Ce qui donne à penser que l’auteur est un prêtre ; on peut le conclure aussi d’un autre passage. Au reste, le poème tout entier va très bien à un auteur clerc. Enfin il conclut en énumérant les honneurs qu’il faut accorder aux chevaliers qui défendent la sainte église et les priviléges dont ils doivent jouir, entre autres celui d’occire quiconque manquerait de respect pour le service divin.

Cette conclusion rappelle le mot naïf de saint Louis quand il conseillait si paternellement au bon Joinville, s’il se trouvait jamais présent à une discussion théologique, de se bien garder de disputer avec les mécréans, mais de leur bouter son épée dans le ventre, aussi fort et aussi avant que possible.

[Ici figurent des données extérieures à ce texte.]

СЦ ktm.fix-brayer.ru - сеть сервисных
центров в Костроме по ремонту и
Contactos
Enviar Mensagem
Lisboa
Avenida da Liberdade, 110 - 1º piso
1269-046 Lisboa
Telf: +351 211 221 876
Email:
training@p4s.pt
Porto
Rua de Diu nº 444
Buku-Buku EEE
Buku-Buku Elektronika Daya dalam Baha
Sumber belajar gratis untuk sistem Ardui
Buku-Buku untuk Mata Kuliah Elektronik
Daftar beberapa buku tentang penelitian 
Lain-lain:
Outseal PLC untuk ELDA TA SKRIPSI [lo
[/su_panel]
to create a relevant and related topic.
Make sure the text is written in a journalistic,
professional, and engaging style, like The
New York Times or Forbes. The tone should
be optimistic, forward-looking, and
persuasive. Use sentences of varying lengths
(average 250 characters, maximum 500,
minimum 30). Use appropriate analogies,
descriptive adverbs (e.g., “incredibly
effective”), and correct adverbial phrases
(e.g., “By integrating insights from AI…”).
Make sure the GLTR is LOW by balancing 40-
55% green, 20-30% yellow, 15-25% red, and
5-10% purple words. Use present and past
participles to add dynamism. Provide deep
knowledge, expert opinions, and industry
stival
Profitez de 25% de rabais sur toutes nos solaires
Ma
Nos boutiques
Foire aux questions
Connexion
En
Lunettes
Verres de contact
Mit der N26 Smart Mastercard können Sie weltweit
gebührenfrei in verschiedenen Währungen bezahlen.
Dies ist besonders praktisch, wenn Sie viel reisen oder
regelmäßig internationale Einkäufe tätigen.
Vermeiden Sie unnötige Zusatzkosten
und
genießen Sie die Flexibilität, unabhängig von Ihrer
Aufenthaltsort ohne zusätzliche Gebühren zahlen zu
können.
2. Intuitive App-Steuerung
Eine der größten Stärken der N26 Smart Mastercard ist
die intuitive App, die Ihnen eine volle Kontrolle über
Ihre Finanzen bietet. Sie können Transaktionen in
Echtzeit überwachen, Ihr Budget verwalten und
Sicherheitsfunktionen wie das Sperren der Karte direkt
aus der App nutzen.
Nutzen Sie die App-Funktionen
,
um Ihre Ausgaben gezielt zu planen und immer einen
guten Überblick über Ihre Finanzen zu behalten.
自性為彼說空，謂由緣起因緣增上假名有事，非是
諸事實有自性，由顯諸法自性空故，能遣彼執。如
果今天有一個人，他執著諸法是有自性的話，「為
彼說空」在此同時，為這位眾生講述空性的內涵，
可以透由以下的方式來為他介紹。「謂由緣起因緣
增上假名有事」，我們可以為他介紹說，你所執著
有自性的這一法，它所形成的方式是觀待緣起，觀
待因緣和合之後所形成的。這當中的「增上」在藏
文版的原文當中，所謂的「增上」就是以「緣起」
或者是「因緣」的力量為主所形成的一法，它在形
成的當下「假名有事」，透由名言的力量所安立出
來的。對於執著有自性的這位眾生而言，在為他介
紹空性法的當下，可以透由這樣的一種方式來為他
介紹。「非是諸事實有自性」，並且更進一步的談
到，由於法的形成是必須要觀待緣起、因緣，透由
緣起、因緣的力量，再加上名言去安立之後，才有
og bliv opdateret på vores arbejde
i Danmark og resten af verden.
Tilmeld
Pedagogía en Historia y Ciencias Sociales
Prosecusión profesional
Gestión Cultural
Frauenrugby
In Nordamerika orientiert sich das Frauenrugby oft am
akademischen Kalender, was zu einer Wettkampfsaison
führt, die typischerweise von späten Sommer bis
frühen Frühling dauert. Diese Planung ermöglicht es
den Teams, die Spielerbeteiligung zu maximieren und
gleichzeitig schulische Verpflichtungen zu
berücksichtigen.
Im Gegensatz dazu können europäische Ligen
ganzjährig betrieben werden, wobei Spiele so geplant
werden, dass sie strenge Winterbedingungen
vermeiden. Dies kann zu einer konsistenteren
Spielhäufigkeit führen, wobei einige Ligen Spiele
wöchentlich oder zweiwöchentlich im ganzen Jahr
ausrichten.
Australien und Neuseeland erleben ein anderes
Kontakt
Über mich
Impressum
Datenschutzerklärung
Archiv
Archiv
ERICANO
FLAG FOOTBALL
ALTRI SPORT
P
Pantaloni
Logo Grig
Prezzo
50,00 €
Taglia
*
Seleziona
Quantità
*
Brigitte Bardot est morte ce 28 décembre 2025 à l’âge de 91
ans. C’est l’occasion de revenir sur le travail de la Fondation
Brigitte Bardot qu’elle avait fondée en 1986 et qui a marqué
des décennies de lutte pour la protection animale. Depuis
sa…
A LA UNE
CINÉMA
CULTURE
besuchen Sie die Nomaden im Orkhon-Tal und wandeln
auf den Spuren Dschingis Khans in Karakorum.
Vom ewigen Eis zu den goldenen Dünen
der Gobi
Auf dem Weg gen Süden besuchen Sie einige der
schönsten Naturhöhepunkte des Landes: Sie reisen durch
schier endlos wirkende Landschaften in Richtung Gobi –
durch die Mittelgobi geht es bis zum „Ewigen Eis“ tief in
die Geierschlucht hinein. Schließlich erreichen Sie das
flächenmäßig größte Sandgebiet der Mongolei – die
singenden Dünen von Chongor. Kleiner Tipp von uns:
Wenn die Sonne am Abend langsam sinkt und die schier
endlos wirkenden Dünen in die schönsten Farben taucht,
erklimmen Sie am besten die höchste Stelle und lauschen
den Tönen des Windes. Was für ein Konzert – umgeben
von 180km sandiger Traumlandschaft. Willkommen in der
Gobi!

Ce poème montre à quel point l’église s’était emparée de la chevalerie. Cependant l’opposition qui était au fond de ces deux institutions ne cessa pas de se produire ; la chevalerie eut toujours une certaine indépendance vis-à-vis de l’église, et celle-ci conserva toujours une certaine antipathie pour la chevalerie. La chevalerie était par son essence même quelque chose de guerrier et de profane, et l’église quelque chose de pacifique et de religieux. Il y avait là le germe tantôt d’une lutte sourde, tantôt d’une désaffection marquée. Cervantes, que je cite souvent, car son livre est celui qui, sous une forme plaisante, résume peut-être le plus complètement toute la chevalerie, Cervantes a eu un sentiment très juste et très fin de cette déplaisance que devait inspirer à l’église le côté profane des sentimens chevaleresques et cette espèce d’idolâtrie amoureuse qu’on opposait au culte divin. Vivaldo dit à don Quichotte : « Une chose qui, parmi bien d’autres, me choque de la part des chevaliers errans ; c’est que lorsqu’ils se trouvent en quelque grande et périlleuse aventure où ils courent manifestement le risque de la vie, jamais, en ce moment critique, ils ne se souviennent de recommander leur ame à Dieu, comme tout bon chrétien est tenu de le faire en semblable danger ; au contraire, ils se recommandent à leur dame avec autant d’ardeur et de dévotion que s’ils en eussent fait leur dieu, et cela, si je ne me trompe, sent quelque peu le païen. » En effet, cette préoccupation galante était une infidélité à l’église, et Sancho, qui va plus rondement en besogne, à la suite d’une comparaison assez longue faite par son maître entre la vie des religieux et celle des chevaliers errans, conclut peu chevaleresquement, comme à son ordinaire, mais selon l’orthodoxie, qu’il vaut mieux être un moinillon qu’un chevalier pour aller en paradis.